LS-7-P-1859 Using environmental scanning electron microscopy (ESEM) as a non-invasive method to studying fixed parasites

Scanning electron microscopy (SEM) is popular and for taxonomy of parasites very important and not substituted method in many times. However sometimes taxonomists have only one specimen and cannot use classical SEM, because their sample (poor conductor) have to be fixed, dehydrated and coated before it can be observed. This method condemns samples for destroying and do not allow other using of it, e.g. for molecular study or depositing as type material in museum. Moreover, the specimen preparation is often long and slow. Environmental scanning electron microscopy (ESEM) brings two main advantages: elimination of speed of sample preparation and non-invasivity.
We have made ESEM observation on several groups of already fixed parasites in 4% formaldehyde solution or 70% ethanol: crustacean (Ergasilus sp.), nematode (Contracaecum osculatum) and others. Observations were made with the experimental environmental ESEM AQUASEM-II redesigned in the Institute of Scientific Instruments of the Academy of Sciences of the Czech Republic by Ionization and YAG-BSE detectors. The samples were cooled down to 2°C and observed in an high pressure water vapour environment of 650–700 Pa. Samples were placed on a Peltier cooled specimen holder to a drop of water. Consequently the water was slowly evaporated from the sample, see Fig. 1.

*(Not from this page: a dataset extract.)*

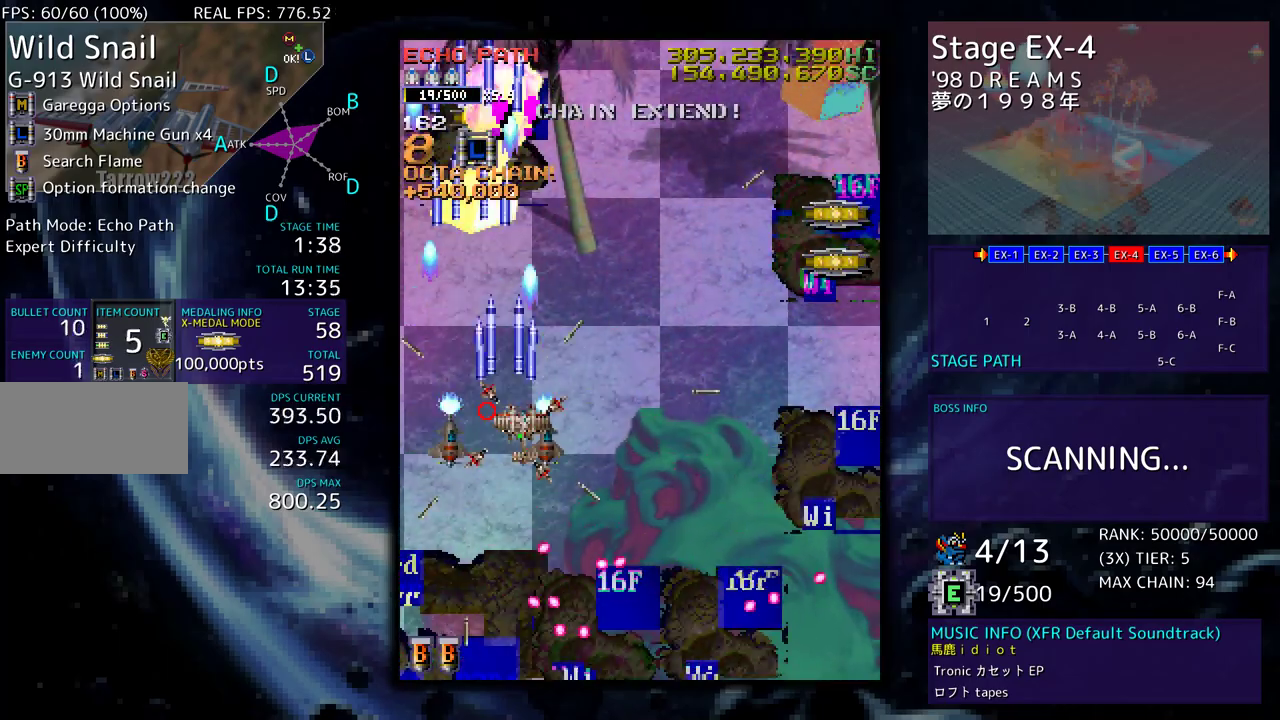
{"buttons": ["DPAD_RIGHT"], "events": [[100, "DPAD_DOWN", "up"]]}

Combination of SEM and ESEM techniques brought two slightly different views. Conventional SEM has better contrast, more details in microstructure and resolution, however in specific case, for example at nematodes; it is ESEM almost comparable with SEM. In this study, we showed that ESEM allows the examination of specimens at high pressure conditions without any previous treatment in fully hydrated state and can be used effectively in taxonomical studies of the parasites, where valuable unique specimens sometimes exist.